La musique avait toujours été salvatrice pour Kalyna, presque indispensable même. Elle chantait et faisait couler les notes dans les poitrines pour pénétrer les cœurs. Tous vibraient unissant leurs êtres qui résonnaient comme une cloche d’argent et se laissaient porter par les ondes légères et bienfaisantes. La voix de Kalyna glissait lentement. Elle était une source dans le désert, un petit ruissellement au cœur d’une oasis, un rayon de Soleil après une nuit glaciale. Dans le clair-obscur odieux de la station de métro la beauté agissait tel un baume parfumé rassurant. Larysa prit la main de Vitali qui ne savait que faire, puis se coucha sur ses genoux pour y enfouir sa tête. Elle aurait voulu disparaitre, ne plus être, ne plus avoir été. Dans son esprit une pensée malsaine s’insinuait. L’homme est la ruine du Monde. J’ai été battue, humiliée, forcée. Un homme a provoqué cette guerre. Et pourtant je pose ma tête sur un homme et je m’apaise. Lilia tremblait de tout son corps elle aussi aurait aimé chanter mais n’y arrivait pas toute agitée de tremblements d’affliction.
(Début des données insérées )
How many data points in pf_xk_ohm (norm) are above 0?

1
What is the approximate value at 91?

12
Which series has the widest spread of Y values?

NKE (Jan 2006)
Elle se contenta de s’appuyer un peu plus sur sa mère et ainsi prendre un peu de sa force, un peu de sa chaleur.
Kalyna était le pilier, la colonne vertébrale de cette scène macabre, un repère, la digne continuité de toutes les mères qui enduraient, entouraient et supportaient depuis toujours. Son visage blême et bon ponctué de fines rides, ses cheveux noirs éclaircis par quelques mèches blanches lui conféraient une noblesse sans âge. Elle ne pouvait rien mais instinctivement compris qu’il lui fallait réagir immédiatement. Envers et contre tout elle se retira de son malheur et entama le deuil pour ne pas oublier sa fille qui avait tant besoin d’elle. Il lui faudrait la défendre pour le peu de temps qu’il semblait leur rester. Etre mère cela ne s’apprend pas cela se vit. Il lui fallait plus que jamais protéger. C'était une évidence qui s’imposa à elle encore une fois mais ce n’était plus une charge ni une contrainte, c’était son devoir. Si elle devait mourir alors elle mourrait, elle s’effacerait pour secourir celle qu’il lui restait puisque le destin avait décidé de lui enlever son cher petit Roman.